** Passage follows **
I’ll leave it to more talented wordsmiths to elaborate on the poignant poetic symbolism there.
Politically, Abrams’ move seemed destined to do two things: Cement her support against Democratic rival Stacey Evans (yes, both women are named Stacey with an “e”), and virtually guarantee enormous conservative turnout against her in the general election.
If you don’t believe that, remember what happened to former Gov. Roy Barnes’s reelection bid in 2002, when he suggested taking the Confederate emblem off the Georgia state flag.
His defeat at the hands of the “flaggers” arguably heralded the era of total Republican one-party dominance of Georgia politics (though that is admittedly an oversimplification).
While there was certainly support at the time for changing the outdated Georgia flag—with its design firmly rooted in the segregationist era—events showed that the more fierce and longer-lasting passion was on the side of those who didn’t want it changed.
But you say that times are different now? That Georgia has many more transplants from more liberal areas of the country? That minority voters today are much more engaged and willing to demand that their voices and concerns be heard?
** End of Passage **
** Supplied information follows **
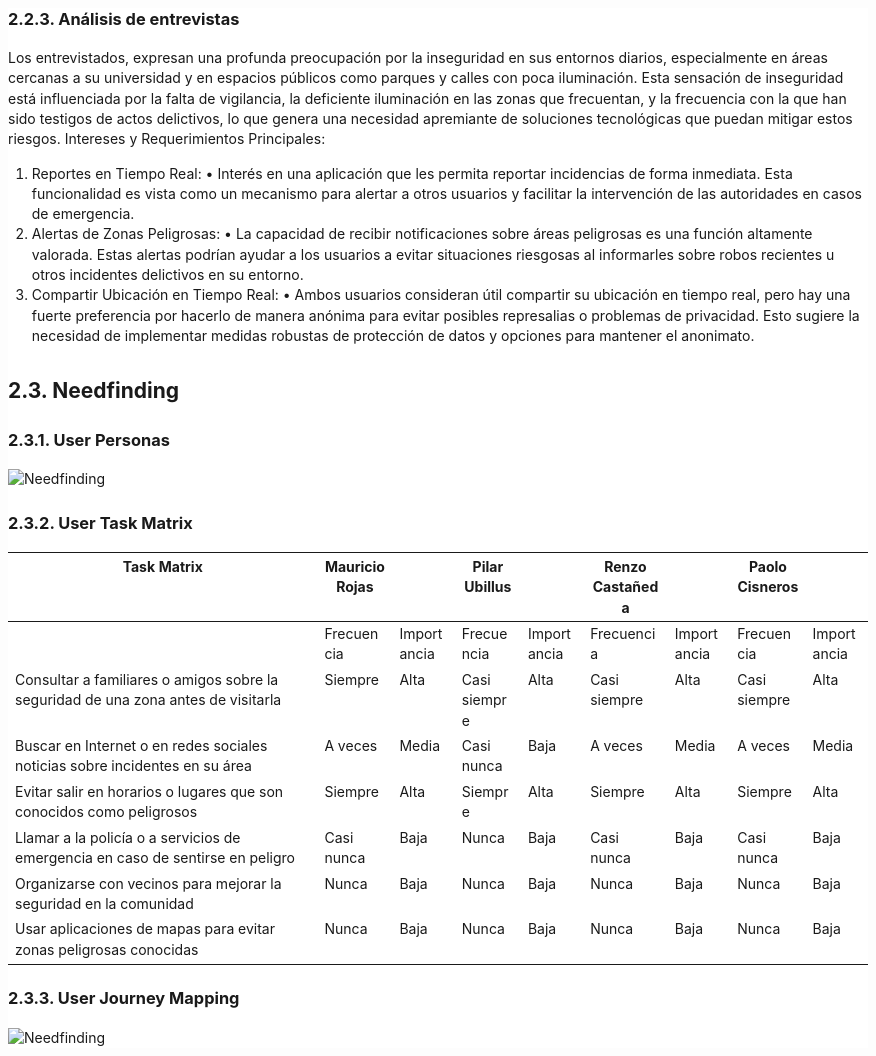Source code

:
### 2.2.3. Análisis de entrevistas

Los entrevistados, expresan una profunda preocupación por la inseguridad en sus entornos diarios, especialmente en áreas cercanas a su universidad y en espacios públicos como parques y calles con poca iluminación. Esta sensación de inseguridad está influenciada por la falta de vigilancia, la deficiente iluminación en las zonas que frecuentan, y la frecuencia con la que han sido testigos de actos delictivos, lo que genera una necesidad apremiante de soluciones tecnológicas que puedan mitigar estos riesgos.
Intereses y Requerimientos Principales:
1. Reportes en Tiempo Real:
•	Interés en una aplicación que les permita reportar incidencias de forma inmediata. Esta funcionalidad es vista como un mecanismo para alertar a otros usuarios y facilitar la intervención de las autoridades en casos de emergencia.
2. Alertas de Zonas Peligrosas:
•	La capacidad de recibir notificaciones sobre áreas peligrosas es una función altamente valorada. Estas alertas podrían ayudar a los usuarios a evitar situaciones riesgosas al informarles sobre robos recientes u otros incidentes delictivos en su entorno.
3. Compartir Ubicación en Tiempo Real:
•	Ambos usuarios consideran útil compartir su ubicación en tiempo real, pero hay una fuerte preferencia por hacerlo de manera anónima para evitar posibles represalias o problemas de privacidad. Esto sugiere la necesidad de implementar medidas robustas de protección de datos y opciones para mantener el anonimato.


## 2.3. Needfinding

### 2.3.1. User Personas
<img src="/img/needfinding/persona.jpg" alt="Needfinding" width="100%" /> 

### 2.3.2. User Task Matrix

| Task Matrix                                                                 | Mauricio Rojas       |                   | Pilar Ubillus       |                   | Renzo Castañeda     |                   | Paolo Cisneros      |                   |
|-----------------------------------------------------------------------------|----------------------|-------------------|----------------------|-------------------|----------------------|-------------------|----------------------|-------------------|
|                                                                             | Frecuencia           | Importancia       | Frecuencia           | Importancia       | Frecuencia           | Importancia       | Frecuencia           | Importancia       |
| Consultar a familiares o amigos sobre la seguridad de una zona antes de visitarla | Siempre              | Alta              | Casi siempre         | Alta              | Casi siempre         | Alta              | Casi siempre         | Alta              |
| Buscar en Internet o en redes sociales noticias sobre incidentes en su área | A veces              | Media             | Casi nunca           | Baja              | A veces              | Media             | A veces              | Media             |
| Evitar salir en horarios o lugares que son conocidos como peligrosos        | Siempre              | Alta              | Siempre              | Alta              | Siempre              | Alta              | Siempre              | Alta              |
| Llamar a la policía o a servicios de emergencia en caso de sentirse en peligro | Casi nunca          | Baja              | Nunca                | Baja              | Casi nunca           | Baja              | Casi nunca           | Baja              |
| Organizarse con vecinos para mejorar la seguridad en la comunidad           | Nunca                | Baja              | Nunca                | Baja              | Nunca                | Baja              | Nunca                | Baja              |
| Usar aplicaciones de mapas para evitar zonas peligrosas conocidas           | Nunca                | Baja              | Nunca                | Baja              | Nunca                | Baja              | Nunca                | Baja              |


### 2.3.3. User Journey Mapping
<img src="/img/needfinding/journey-mapping.jpg" alt="Needfinding" width="100%" /> 
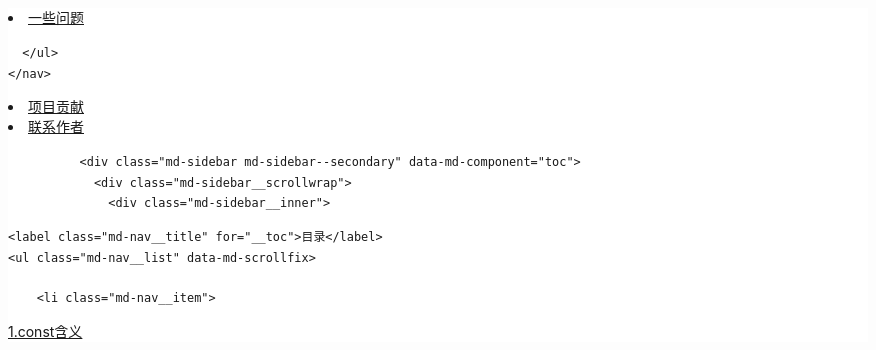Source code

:         
          
          
          


  <li class="md-nav__item">
    <a href="../../extension/some_problem/string_int/" title="一些问题" class="md-nav__link">
      一些问题
    </a>
  </li>

        
      </ul>
    </nav>
  </li>

    
      
      
      


  <li class="md-nav__item">
    <a href="../../contribute/" title="项目贡献" class="md-nav__link">
      项目贡献
    </a>
  </li>

    
      
      
      


  <li class="md-nav__item">
    <a href="../../about/" title="联系作者" class="md-nav__link">
      联系作者
    </a>
  </li>

    
  </ul>
</nav>
                  </div>
                </div>
              </div>
            
            
              <div class="md-sidebar md-sidebar--secondary" data-md-component="toc">
                <div class="md-sidebar__scrollwrap">
                  <div class="md-sidebar__inner">
                    
<nav class="md-nav md-nav--secondary">
  
  
    
  
  
    <label class="md-nav__title" for="__toc">目录</label>
    <ul class="md-nav__list" data-md-scrollfix>
      
        <li class="md-nav__item">
  <a href="#1const" class="md-nav__link">
    1.const含义
  </a>
  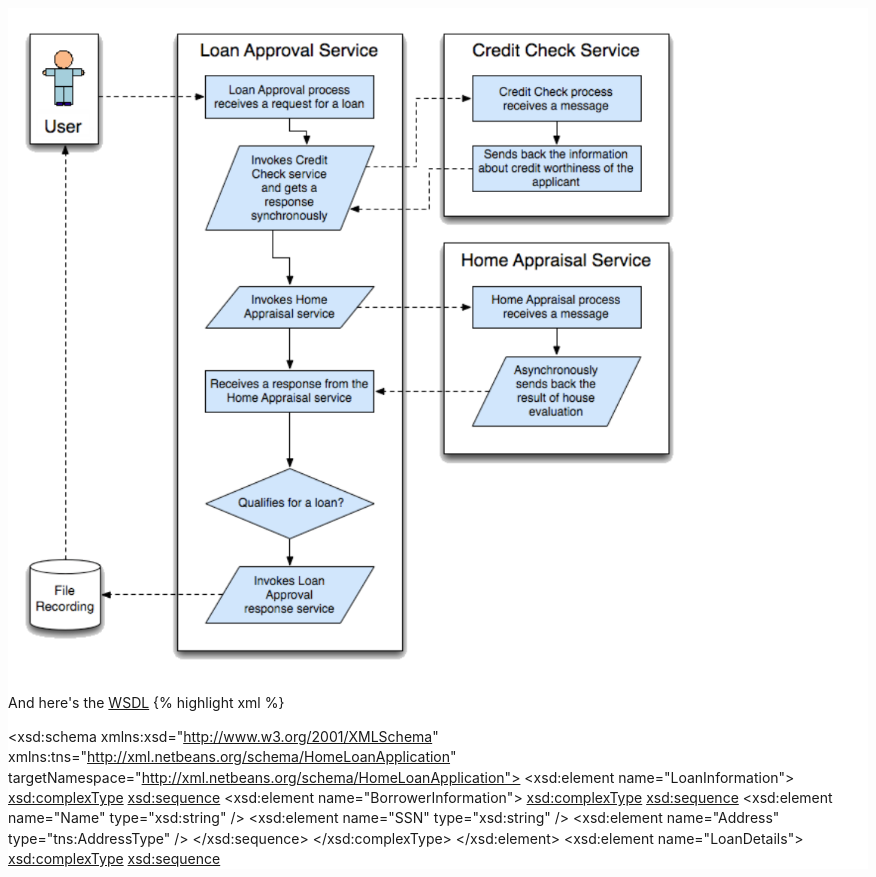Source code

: [<img src="/assets/img/blog/2017-10-25-Webservices-Hands-On/figure1.png" style="height: 80%;width: 80%;"/>](/assets/img/blog/2017-10-25-Webservices-Hands-On/figure1.png "Figure1. Real Estate Loan Application Process")

And here's the [WSDL](https://www.w3.org/TR/wsdl)
{% highlight xml %}
<?xml version="1.0" encoding="UTF-8"?>
<xsd:schema xmlns:xsd="http://www.w3.org/2001/XMLSchema" xmlns:tns="http://xml.netbeans.org/schema/HomeLoanApplication" targetNamespace="http://xml.netbeans.org/schema/HomeLoanApplication">
   <xsd:element name="LoanInformation">
      <xsd:complexType>
         <xsd:sequence>
            <xsd:element name="BorrowerInformation">
               <xsd:complexType>
                  <xsd:sequence>
                     <xsd:element name="Name" type="xsd:string" />
                     <xsd:element name="SSN" type="xsd:string" />
                     <xsd:element name="Address" type="tns:AddressType" />
                  </xsd:sequence>
               </xsd:complexType>
            </xsd:element>
            <xsd:element name="LoanDetails">
               <xsd:complexType>
                  <xsd:sequence>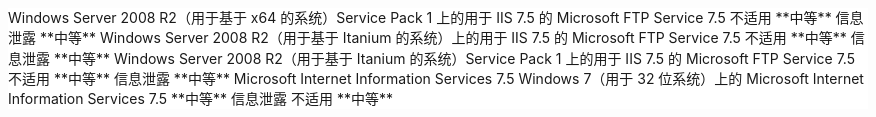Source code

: <td style="border:1px solid black;">
Windows Server 2008 R2（用于基于 x64 的系统）Service Pack 1 上的用于 IIS 7.5 的 Microsoft FTP Service 7.5
</td>
<td style="border:1px solid black;">
不适用
</td>
<td style="border:1px solid black;">
**中等**  
信息泄露
</td>
<td style="border:1px solid black;">
**中等**
</td>
</tr>
<tr>
<td style="border:1px solid black;">
Windows Server 2008 R2（用于基于 Itanium 的系统）上的用于 IIS 7.5 的 Microsoft FTP Service 7.5
</td>
<td style="border:1px solid black;">
不适用
</td>
<td style="border:1px solid black;">
**中等**  
信息泄露
</td>
<td style="border:1px solid black;">
**中等**
</td>
</tr>
<tr class="alternateRow">
<td style="border:1px solid black;">
Windows Server 2008 R2（用于基于 Itanium 的系统）Service Pack 1 上的用于 IIS 7.5 的 Microsoft FTP Service 7.5
</td>
<td style="border:1px solid black;">
不适用
</td>
<td style="border:1px solid black;">
**中等**  
信息泄露
</td>
<td style="border:1px solid black;">
**中等**
</td>
</tr>
<tr>
<th colspan="4" style="border:1px solid black;">
Microsoft Internet Information Services 7.5
</th>
</tr>
<tr>
<td style="border:1px solid black;">
Windows 7（用于 32 位系统）上的 Microsoft Internet Information Services 7.5
</td>
<td style="border:1px solid black;">
**中等**  
信息泄露
</td>
<td style="border:1px solid black;">
不适用
</td>
<td style="border:1px solid black;">
**中等**
</td>
</tr>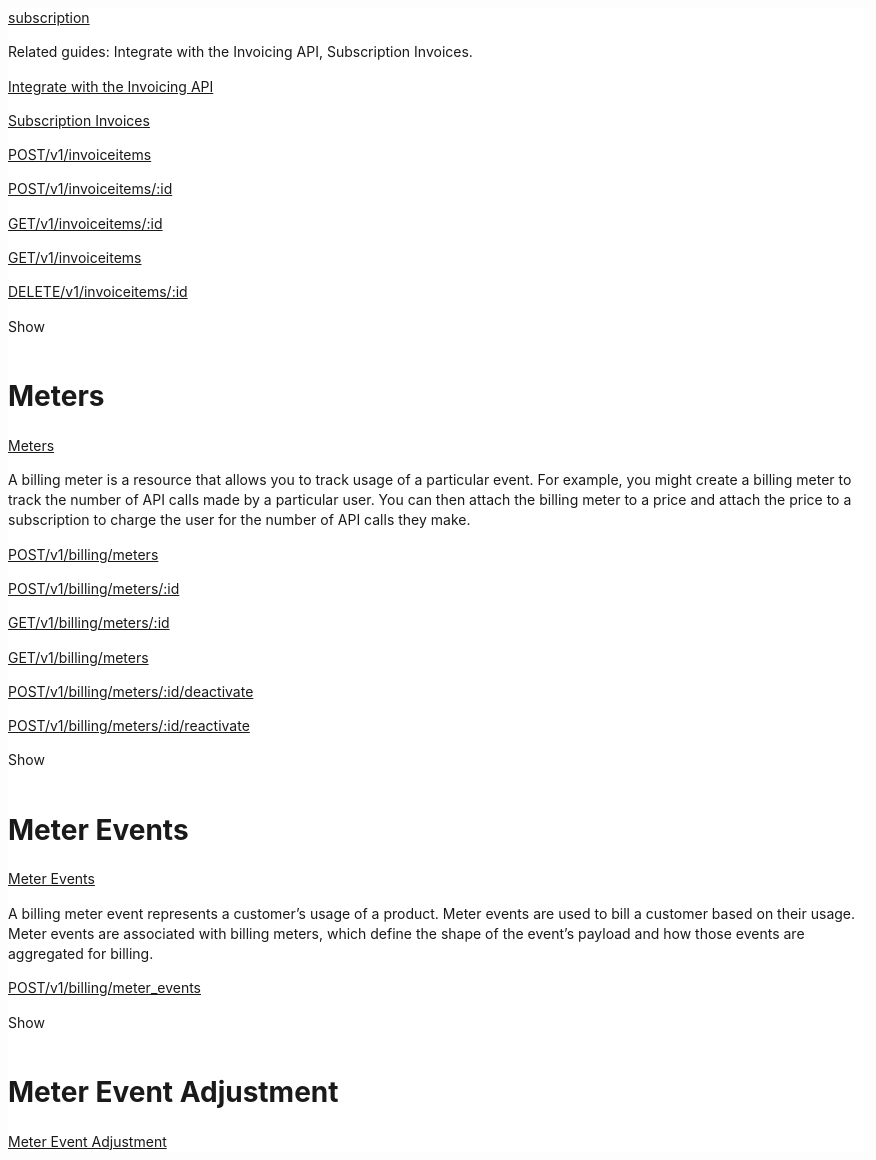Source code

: [subscription](/api/subscriptions)

Related guides: Integrate with the Invoicing API, Subscription Invoices.

[Integrate with the Invoicing API](/invoicing/integration)

[Subscription Invoices](/billing/invoices/subscription#adding-upcoming-invoice-items)

[POST/v1/invoiceitems](/api/invoiceitems/create)

[POST/v1/invoiceitems/:id](/api/invoiceitems/update)

[GET/v1/invoiceitems/:id](/api/invoiceitems/retrieve)

[GET/v1/invoiceitems](/api/invoiceitems/list)

[DELETE/v1/invoiceitems/:id](/api/invoiceitems/delete)

Show

# Meters

[Meters](/api/billing/meter)

A billing meter is a resource that allows you to track usage of a particular event. For example, you might create a billing meter to track the number of API calls made by a particular user. You can then attach the billing meter to a price and attach the price to a subscription to charge the user for the number of API calls they make.

[POST/v1/billing/meters](/api/billing/meter/create)

[POST/v1/billing/meters/:id](/api/billing/meter/update)

[GET/v1/billing/meters/:id](/api/billing/meter/retrieve)

[GET/v1/billing/meters](/api/billing/meter/list)

[POST/v1/billing/meters/:id/deactivate](/api/billing/meter/deactivate)

[POST/v1/billing/meters/:id/reactivate](/api/billing/meter/reactivate)

Show

# Meter Events

[Meter Events](/api/billing/meter-event)

A billing meter event represents a customer’s usage of a product. Meter events are used to bill a customer based on their usage. Meter events are associated with billing meters, which define the shape of the event’s payload and how those events are aggregated for billing.

[POST/v1/billing/meter_events](/api/billing/meter-event/create)

Show

# Meter Event Adjustment

[Meter Event Adjustment](/api/billing/meter-event_adjustment)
** End of Supplied information **
* Exercise instructions
A - Retype the part of the passage on Georgia politics starting with "His defeat at" and going on through "want it changed.".
B - Write what comes next in the passage on Georgia politics, picking up after its final sentence.
Nothing in the records is needed for this work.

* Per-task answers
A -
His defeat at the hands of the “flaggers” arguably heralded the era of total Republican one-party dominance of Georgia politics (though that is admittedly an oversimplification).
While there was certainly support at the time for changing the outdated Georgia flag—with its design firmly rooted in the segregationist era—events showed that the more fierce and longer-lasting passion was on the side of those who didn’t want it changed.

B -
You would be absolutely right.
But the question is, how right? Right enough to overcome inertia on the subject of taking down monuments? For every vote you gain by suggesting we do that, how many do you lose?
It is possible that this is one of the those moral issues that is simply beyond the scope of the ballot box to credibly deal with. Nonetheless, the ballot box is always a reality to be confronted in some form or fashion.
Former Democratic strategist and CNN analyst Paul Begala recently said that on the monument issue, Democrats might be “driving straight into a trap Trump has set.”
That seems to be giving Trump far too much credit. But it will be interesting to see moving forward who has stronger legs—the people who want the monuments removed, or the monuments themselves.